● **What you will do**: Without changing a character, output all of the records.

Data items:
▶
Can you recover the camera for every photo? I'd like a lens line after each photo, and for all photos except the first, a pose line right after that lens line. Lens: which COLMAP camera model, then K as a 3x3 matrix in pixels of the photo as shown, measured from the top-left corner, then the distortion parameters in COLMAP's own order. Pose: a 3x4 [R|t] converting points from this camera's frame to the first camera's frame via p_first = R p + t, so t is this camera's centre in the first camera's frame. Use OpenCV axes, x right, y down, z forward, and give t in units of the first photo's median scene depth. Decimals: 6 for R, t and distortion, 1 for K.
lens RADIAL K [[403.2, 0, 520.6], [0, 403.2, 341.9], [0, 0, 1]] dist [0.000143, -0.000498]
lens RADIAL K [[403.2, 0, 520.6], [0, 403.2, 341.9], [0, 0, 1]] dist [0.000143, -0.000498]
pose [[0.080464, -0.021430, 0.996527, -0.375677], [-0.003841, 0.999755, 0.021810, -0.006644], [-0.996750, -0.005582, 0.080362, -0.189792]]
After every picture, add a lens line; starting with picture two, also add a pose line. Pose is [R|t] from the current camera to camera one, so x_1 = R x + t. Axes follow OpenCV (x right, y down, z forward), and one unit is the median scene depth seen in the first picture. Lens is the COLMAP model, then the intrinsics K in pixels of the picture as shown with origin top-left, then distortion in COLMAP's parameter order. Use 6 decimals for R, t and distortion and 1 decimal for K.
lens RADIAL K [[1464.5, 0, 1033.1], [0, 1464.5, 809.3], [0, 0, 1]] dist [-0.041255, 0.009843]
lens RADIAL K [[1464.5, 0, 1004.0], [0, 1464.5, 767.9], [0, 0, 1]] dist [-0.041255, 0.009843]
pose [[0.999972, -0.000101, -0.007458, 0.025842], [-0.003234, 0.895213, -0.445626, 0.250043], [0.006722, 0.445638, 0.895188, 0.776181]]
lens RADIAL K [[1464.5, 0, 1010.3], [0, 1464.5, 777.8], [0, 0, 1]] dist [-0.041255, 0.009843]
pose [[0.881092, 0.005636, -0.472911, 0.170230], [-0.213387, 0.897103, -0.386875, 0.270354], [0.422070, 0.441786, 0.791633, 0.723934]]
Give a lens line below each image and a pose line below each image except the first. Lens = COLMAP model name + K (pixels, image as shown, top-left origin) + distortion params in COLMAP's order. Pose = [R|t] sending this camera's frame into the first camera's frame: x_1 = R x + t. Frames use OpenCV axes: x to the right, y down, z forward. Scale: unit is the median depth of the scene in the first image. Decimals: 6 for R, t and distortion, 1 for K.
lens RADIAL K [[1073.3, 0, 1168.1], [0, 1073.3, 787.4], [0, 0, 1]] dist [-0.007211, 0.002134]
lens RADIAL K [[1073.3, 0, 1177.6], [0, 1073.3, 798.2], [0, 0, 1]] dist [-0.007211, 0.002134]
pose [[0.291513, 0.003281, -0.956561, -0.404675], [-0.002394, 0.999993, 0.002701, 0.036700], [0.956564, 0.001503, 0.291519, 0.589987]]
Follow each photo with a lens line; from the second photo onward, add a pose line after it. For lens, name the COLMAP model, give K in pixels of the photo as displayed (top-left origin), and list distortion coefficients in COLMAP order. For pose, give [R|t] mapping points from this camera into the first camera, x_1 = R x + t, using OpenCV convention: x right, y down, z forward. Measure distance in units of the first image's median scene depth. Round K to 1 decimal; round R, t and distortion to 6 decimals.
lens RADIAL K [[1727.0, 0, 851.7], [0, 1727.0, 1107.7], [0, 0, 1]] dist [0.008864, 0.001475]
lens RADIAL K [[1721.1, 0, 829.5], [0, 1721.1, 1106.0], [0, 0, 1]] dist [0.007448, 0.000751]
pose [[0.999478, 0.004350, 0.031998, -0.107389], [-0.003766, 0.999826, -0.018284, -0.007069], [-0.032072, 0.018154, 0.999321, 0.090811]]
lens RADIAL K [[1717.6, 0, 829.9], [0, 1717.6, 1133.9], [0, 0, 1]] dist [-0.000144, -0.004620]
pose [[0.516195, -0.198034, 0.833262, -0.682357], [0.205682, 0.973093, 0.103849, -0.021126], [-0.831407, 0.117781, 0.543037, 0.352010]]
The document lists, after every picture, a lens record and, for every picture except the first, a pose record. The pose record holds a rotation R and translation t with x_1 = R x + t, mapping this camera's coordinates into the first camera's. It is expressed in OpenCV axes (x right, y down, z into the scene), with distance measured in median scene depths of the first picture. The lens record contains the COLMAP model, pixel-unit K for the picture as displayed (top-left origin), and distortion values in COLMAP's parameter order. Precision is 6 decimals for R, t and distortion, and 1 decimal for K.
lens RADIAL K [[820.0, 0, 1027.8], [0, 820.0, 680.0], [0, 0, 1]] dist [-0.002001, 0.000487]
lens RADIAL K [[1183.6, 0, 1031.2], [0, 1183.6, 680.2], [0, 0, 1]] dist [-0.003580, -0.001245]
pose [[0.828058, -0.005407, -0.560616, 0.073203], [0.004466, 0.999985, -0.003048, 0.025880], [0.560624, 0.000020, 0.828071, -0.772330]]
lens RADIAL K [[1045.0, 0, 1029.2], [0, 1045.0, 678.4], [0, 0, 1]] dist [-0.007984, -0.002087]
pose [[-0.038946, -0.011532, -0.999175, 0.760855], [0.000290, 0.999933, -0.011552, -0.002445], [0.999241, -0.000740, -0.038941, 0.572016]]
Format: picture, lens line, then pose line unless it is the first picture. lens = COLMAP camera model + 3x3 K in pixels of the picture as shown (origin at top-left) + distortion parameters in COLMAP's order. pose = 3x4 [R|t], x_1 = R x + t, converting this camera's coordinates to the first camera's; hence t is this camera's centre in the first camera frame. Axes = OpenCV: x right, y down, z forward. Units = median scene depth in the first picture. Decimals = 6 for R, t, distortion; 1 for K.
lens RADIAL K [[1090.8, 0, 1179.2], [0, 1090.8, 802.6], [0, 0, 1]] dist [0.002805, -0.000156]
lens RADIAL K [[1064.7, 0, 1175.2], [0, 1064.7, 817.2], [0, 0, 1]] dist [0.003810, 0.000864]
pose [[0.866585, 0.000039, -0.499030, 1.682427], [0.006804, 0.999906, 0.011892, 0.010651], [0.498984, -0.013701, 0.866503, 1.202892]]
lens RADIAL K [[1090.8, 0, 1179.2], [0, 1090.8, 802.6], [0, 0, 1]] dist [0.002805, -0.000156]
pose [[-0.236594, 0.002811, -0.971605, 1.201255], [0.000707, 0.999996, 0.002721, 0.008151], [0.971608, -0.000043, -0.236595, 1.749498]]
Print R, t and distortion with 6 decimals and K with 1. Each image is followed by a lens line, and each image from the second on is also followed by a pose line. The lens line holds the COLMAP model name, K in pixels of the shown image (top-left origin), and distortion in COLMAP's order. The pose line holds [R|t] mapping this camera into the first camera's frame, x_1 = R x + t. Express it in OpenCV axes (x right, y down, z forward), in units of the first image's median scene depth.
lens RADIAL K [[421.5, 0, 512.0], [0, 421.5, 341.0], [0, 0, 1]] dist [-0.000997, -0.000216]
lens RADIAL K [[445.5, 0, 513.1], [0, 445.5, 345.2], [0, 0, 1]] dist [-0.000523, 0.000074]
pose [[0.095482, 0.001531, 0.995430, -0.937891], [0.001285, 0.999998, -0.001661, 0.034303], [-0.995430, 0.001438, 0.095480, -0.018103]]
◀
● **Written answer**:
Can you recover the camera for every photo? I'd like a lens line after each photo, and for all photos except the first, a pose line right after that lens line. Lens: which COLMAP camera model, then K as a 3x3 matrix in pixels of the photo as shown, measured from the top-left corner, then the distortion parameters in COLMAP's own order. Pose: a 3x4 [R|t] converting points from this camera's frame to the first camera's frame via p_first = R p + t, so t is this camera's centre in the first camera's frame. Use OpenCV axes, x right, y down, z forward, and give t in units of the first photo's median scene depth. Decimals: 6 for R, t and distortion, 1 for K.
lens RADIAL K [[403.2, 0, 520.6], [0, 403.2, 341.9], [0, 0, 1]] dist [0.000143, -0.000498]
lens RADIAL K [[403.2, 0, 520.6], [0, 403.2, 341.9], [0, 0, 1]] dist [0.000143, -0.000498]
pose [[0.080464, -0.021430, 0.996527, -0.375677], [-0.003841, 0.999755, 0.021810, -0.006644], [-0.996750, -0.005582, 0.080362, -0.189792]]
After every picture, add a lens line; starting with picture two, also add a pose line. Pose is [R|t] from the current camera to camera one, so x_1 = R x + t. Axes follow OpenCV (x right, y down, z forward), and one unit is the median scene depth seen in the first picture. Lens is the COLMAP model, then the intrinsics K in pixels of the picture as shown with origin top-left, then distortion in COLMAP's parameter order. Use 6 decimals for R, t and distortion and 1 decimal for K.
lens RADIAL K [[1464.5, 0, 1033.1], [0, 1464.5, 809.3], [0, 0, 1]] dist [-0.041255, 0.009843]
lens RADIAL K [[1464.5, 0, 1004.0], [0, 1464.5, 767.9], [0, 0, 1]] dist [-0.041255, 0.009843]
pose [[0.999972, -0.000101, -0.007458, 0.025842], [-0.003234, 0.895213, -0.445626, 0.250043], [0.006722, 0.445638, 0.895188, 0.776181]]
lens RADIAL K [[1464.5, 0, 1010.3], [0, 1464.5, 777.8], [0, 0, 1]] dist [-0.041255, 0.009843]
pose [[0.881092, 0.005636, -0.472911, 0.170230], [-0.213387, 0.897103, -0.386875, 0.270354], [0.422070, 0.441786, 0.791633, 0.723934]]
Give a lens line below each image and a pose line below each image except the first. Lens = COLMAP model name + K (pixels, image as shown, top-left origin) + distortion params in COLMAP's order. Pose = [R|t] sending this camera's frame into the first camera's frame: x_1 = R x + t. Frames use OpenCV axes: x to the right, y down, z forward. Scale: unit is the median depth of the scene in the first image. Decimals: 6 for R, t and distortion, 1 for K.
lens RADIAL K [[1073.3, 0, 1168.1], [0, 1073.3, 787.4], [0, 0, 1]] dist [-0.007211, 0.002134]
lens RADIAL K [[1073.3, 0, 1177.6], [0, 1073.3, 798.2], [0, 0, 1]] dist [-0.007211, 0.002134]
pose [[0.291513, 0.003281, -0.956561, -0.404675], [-0.002394, 0.999993, 0.002701, 0.036700], [0.956564, 0.001503, 0.291519, 0.589987]]
Follow each photo with a lens line; from the second photo onward, add a pose line after it. For lens, name the COLMAP model, give K in pixels of the photo as displayed (top-left origin), and list distortion coefficients in COLMAP order. For pose, give [R|t] mapping points from this camera into the first camera, x_1 = R x + t, using OpenCV convention: x right, y down, z forward. Measure distance in units of the first image's median scene depth. Round K to 1 decimal; round R, t and distortion to 6 decimals.
lens RADIAL K [[1727.0, 0, 851.7], [0, 1727.0, 1107.7], [0, 0, 1]] dist [0.008864, 0.001475]
lens RADIAL K [[1721.1, 0, 829.5], [0, 1721.1, 1106.0], [0, 0, 1]] dist [0.007448, 0.000751]
pose [[0.999478, 0.004350, 0.031998, -0.107389], [-0.003766, 0.999826, -0.018284, -0.007069], [-0.032072, 0.018154, 0.999321, 0.090811]]
lens RADIAL K [[1717.6, 0, 829.9], [0, 1717.6, 1133.9], [0, 0, 1]] dist [-0.000144, -0.004620]
pose [[0.516195, -0.198034, 0.833262, -0.682357], [0.205682, 0.973093, 0.103849, -0.021126], [-0.831407, 0.117781, 0.543037, 0.352010]]
The document lists, after every picture, a lens record and, for every picture except the first, a pose record. The pose record holds a rotation R and translation t with x_1 = R x + t, mapping this camera's coordinates into the first camera's. It is expressed in OpenCV axes (x right, y down, z into the scene), with distance measured in median scene depths of the first picture. The lens record contains the COLMAP model, pixel-unit K for the picture as displayed (top-left origin), and distortion values in COLMAP's parameter order. Precision is 6 decimals for R, t and distortion, and 1 decimal for K.
lens RADIAL K [[820.0, 0, 1027.8], [0, 820.0, 680.0], [0, 0, 1]] dist [-0.002001, 0.000487]
lens RADIAL K [[1183.6, 0, 1031.2], [0, 1183.6, 680.2], [0, 0, 1]] dist [-0.003580, -0.001245]
pose [[0.828058, -0.005407, -0.560616, 0.073203], [0.004466, 0.999985, -0.003048, 0.025880], [0.560624, 0.000020, 0.828071, -0.772330]]
lens RADIAL K [[1045.0, 0, 1029.2], [0, 1045.0, 678.4], [0, 0, 1]] dist [-0.007984, -0.002087]
pose [[-0.038946, -0.011532, -0.999175, 0.760855], [0.000290, 0.999933, -0.011552, -0.002445], [0.999241, -0.000740, -0.038941, 0.572016]]
Format: picture, lens line, then pose line unless it is the first picture. lens = COLMAP camera model + 3x3 K in pixels of the picture as shown (origin at top-left) + distortion parameters in COLMAP's order. pose = 3x4 [R|t], x_1 = R x + t, converting this camera's coordinates to the first camera's; hence t is this camera's centre in the first camera frame. Axes = OpenCV: x right, y down, z forward. Units = median scene depth in the first picture. Decimals = 6 for R, t, distortion; 1 for K.
lens RADIAL K [[1090.8, 0, 1179.2], [0, 1090.8, 802.6], [0, 0, 1]] dist [0.002805, -0.000156]
lens RADIAL K [[1064.7, 0, 1175.2], [0, 1064.7, 817.2], [0, 0, 1]] dist [0.003810, 0.000864]
pose [[0.866585, 0.000039, -0.499030, 1.682427], [0.006804, 0.999906, 0.011892, 0.010651], [0.498984, -0.013701, 0.866503, 1.202892]]
lens RADIAL K [[1090.8, 0, 1179.2], [0, 1090.8, 802.6], [0, 0, 1]] dist [0.002805, -0.000156]
pose [[-0.236594, 0.002811, -0.971605, 1.201255], [0.000707, 0.999996, 0.002721, 0.008151], [0.971608, -0.000043, -0.236595, 1.749498]]
Print R, t and distortion with 6 decimals and K with 1. Each image is followed by a lens line, and each image from the second on is also followed by a pose line. The lens line holds the COLMAP model name, K in pixels of the shown image (top-left origin), and distortion in COLMAP's order. The pose line holds [R|t] mapping this camera into the first camera's frame, x_1 = R x + t. Express it in OpenCV axes (x right, y down, z forward), in units of the first image's median scene depth.
lens RADIAL K [[421.5, 0, 512.0], [0, 421.5, 341.0], [0, 0, 1]] dist [-0.000997, -0.000216]
lens RADIAL K [[445.5, 0, 513.1], [0, 445.5, 345.2], [0, 0, 1]] dist [-0.000523, 0.000074]
pose [[0.095482, 0.001531, 0.995430, -0.937891], [0.001285, 0.999998, -0.001661, 0.034303], [-0.995430, 0.001438, 0.095480, -0.018103]]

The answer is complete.